# WORK REQUEST
Within the entries below, every line containing "name" is to be copied.
** Opening EXTRACTED ENTRIES block **
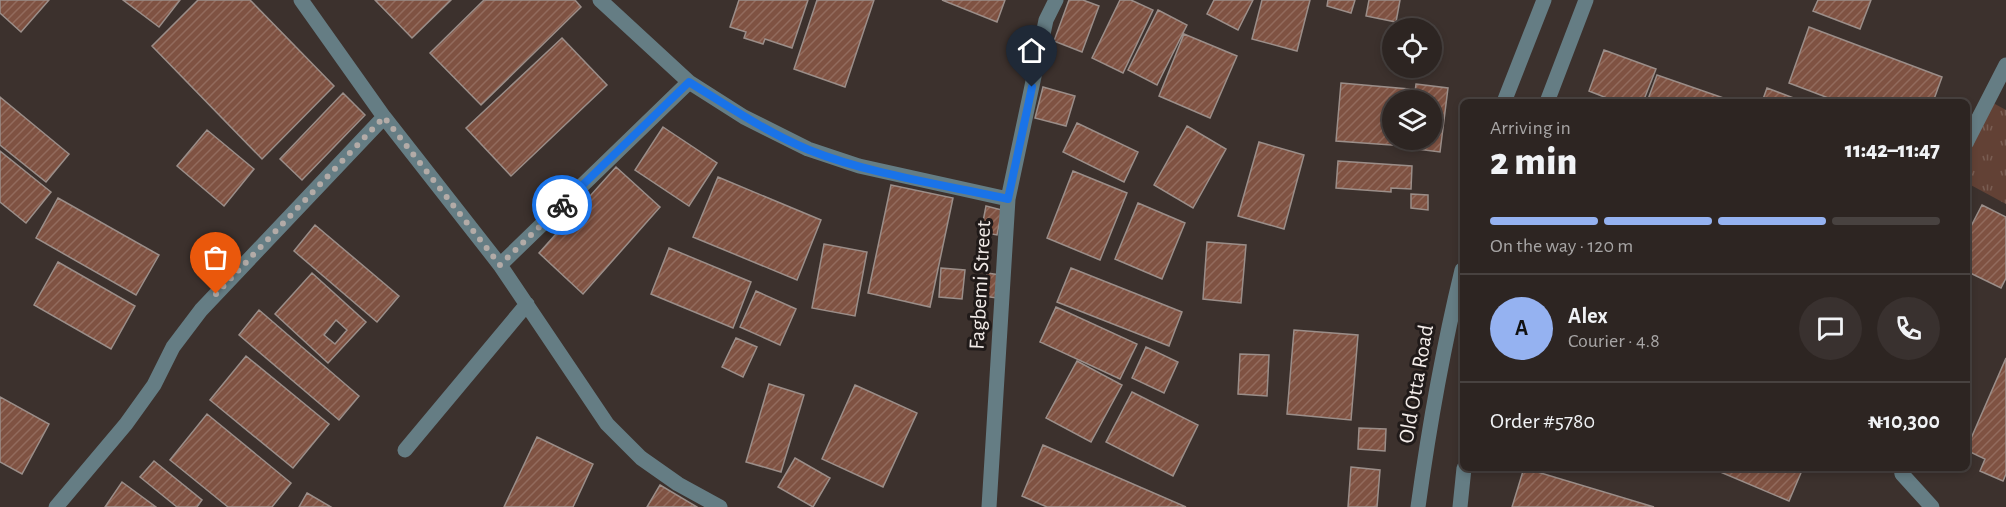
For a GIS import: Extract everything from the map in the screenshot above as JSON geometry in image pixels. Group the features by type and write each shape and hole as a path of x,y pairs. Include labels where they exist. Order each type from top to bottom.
{"street":[{"path":"301,0 384,117 500,265 607,424 641,458 678,484 720,507"},
{"path":"600,0 689,82 744,117 808,149 859,166 1008,199"},
{"name":"Fagbemi Street","path":"990,507 1008,199 1046,20 1056,0"},
{"path":"1505,99 1544,0"},
{"path":"1548,99 1586,0"},
{"path":"1970,135 2006,65"},
{"path":"500,265 689,82"},
{"path":"56,507 126,424 153,385 173,347 201,310 384,117"},
{"name":"Old Otta Road","path":"1418,507 1430,422 1460,278"},
{"path":"405,450 527,304"},
{"path":"1460,507 1464,471"},
{"path":"1902,471 1932,507"}],"green space":[{"path":"1982,97 2006,110 2006,204 1970,185 1970,120"}],"building":[{"path":"0,0 49,0 21,32 0,13"},
{"path":"123,0 180,0 159,27"},
{"path":"198,0 250,0 334,86 262,159 152,46"},
{"path":"375,0 451,0 412,38"},
{"path":"484,0 575,0 581,7 481,105 430,53"},
{"path":"739,0 808,0 792,48 765,39 763,44 744,38 746,32 730,27"},
{"path":"817,0 874,0 845,87 794,69"},
{"path":"942,0 1005,0 997,22"},
{"path":"1069,0 1083,0 1099,6 1082,52 1054,41"},
{"path":"1120,0 1131,0 1153,10 1123,73 1092,58"},
{"path":"1214,0 1253,0 1238,30 1207,14"},
{"path":"1262,0 1310,0 1297,51 1252,39"},
{"path":"1328,0 1355,0 1351,13 1327,6"},
{"path":"1369,0 1400,0 1397,18 1382,19 1366,16"},
{"path":"1818,0 1871,0 1860,29 1813,11"},
{"path":"1158,10 1187,25 1157,85 1128,70"},
{"path":"1809,27 1942,77 1934,99 1831,99 1789,83"},
{"path":"1184,34 1237,56 1210,118 1159,96"},
{"path":"562,38 607,85 511,176 466,128"},
{"path":"1604,50 1656,69 1644,99 1609,99 1589,91"},
{"path":"1657,75 1726,99 1648,99"},
{"path":"1341,83 1409,89 1382,90 1382,144 1336,141"},
{"path":"1416,84 1448,88 1442,136 1442,90 1415,90"},
{"path":"1043,87 1075,96 1066,126 1035,118"},
{"path":"1767,88 1796,99 1763,99"},
{"path":"343,93 365,115 302,180 280,159"},
{"path":"0,97 69,154 46,182 0,145"},
{"path":"1077,123 1138,152 1124,182 1063,152"},
{"path":"1187,126 1226,149 1193,208 1154,185"},
{"path":"663,127 717,163 689,206 635,170"},
{"path":"207,130 254,169 224,206 177,166"},
{"path":"1259,142 1304,155 1284,229 1238,216"},
{"path":"0,151 51,192 26,223 0,202"},
{"path":"1338,161 1412,166 1411,189 1391,188 1391,192 1336,188"},
{"path":"616,167 660,207 583,294 539,253"},
{"path":"1073,171 1127,193 1100,260 1047,238"},
{"path":"718,177 821,220 797,280 693,237"},
{"path":"891,185 953,198 930,307 868,293"},
{"path":"1411,194 1428,195 1428,210 1411,208"},
{"path":"58,198 159,255 136,295 36,238"},
{"path":"1138,203 1185,223 1162,279 1115,259"},
{"path":"1982,205 2006,217 2006,278 2001,288 1970,273 1970,228"},
{"path":"986,206 1002,210 997,235 981,232"},
{"path":"315,225 399,296 377,322 294,251"},
{"path":"1207,242 1246,245 1241,303 1203,299"},
{"path":"824,244 867,252 855,316 812,308"},
{"path":"669,248 751,282 733,328 651,294"},
{"path":"58,262 135,306 111,349 34,305"},
{"path":"941,268 965,270 962,299 939,297"},
{"path":"1071,268 1182,312 1169,346 1057,302"},
{"path":"312,273 366,322 328,363 275,314","holes":["336,320 347,330 335,344 324,335"]},
{"path":"987,273 1000,275 997,298 983,296"},
{"path":"756,291 796,309 780,345 740,327"},
{"path":"1056,307 1137,344 1120,379 1040,342"},
{"path":"259,310 359,396 339,420 239,335"},
{"path":"1294,330 1358,335 1351,420 1287,414"},
{"path":"736,338 757,347 743,377 722,367"},
{"path":"1146,347 1178,362 1164,393 1132,378"},
{"path":"1240,354 1269,355 1267,396 1238,394"},
{"path":"246,356 329,424 293,468 210,400"},
{"path":"2006,358 2006,474 2003,481 1980,471 1985,459 1970,452 1970,441"},
{"path":"1077,361 1122,385 1091,442 1046,418"},
{"path":"769,384 804,395 781,472 746,462"},
{"path":"855,385 917,413 883,487 822,459"},
{"path":"1132,392 1198,425 1173,476 1106,442"},
{"path":"0,397 49,424 22,474 0,462"},
{"path":"207,414 291,483 272,507 228,507 170,460"},
{"path":"1359,428 1386,429 1385,451 1358,449"},
{"path":"537,437 593,464 573,507 504,507"},
{"path":"1043,445 1186,507 1047,507 1022,496"},
{"path":"795,458 830,478 813,507 778,487"},
{"path":"154,461 202,500 197,507 177,507 140,477"},
{"path":"1351,467 1380,470 1377,507 1348,507"},
{"path":"1523,471 1534,471 1654,507 1512,507"},
{"path":"1718,471 1802,471 1789,501"},
{"path":"122,482 156,507 105,507"},
{"path":"660,485 697,507 647,507"},
{"path":"307,493 331,507 299,507"}],"way so far":[{"path":"216,294 384,117 500,265 562,205"}],"route":[{"path":"562,205 689,82 744,117 808,149 859,166 1008,199 1032,87"}]}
** Closing EXTRACTED ENTRIES block **
# EXERCISE ANSWER
{"name":"Fagbemi Street","path":"990,507 1008,199 1046,20 1056,0"},
{"name":"Old Otta Road","path":"1418,507 1430,422 1460,278"},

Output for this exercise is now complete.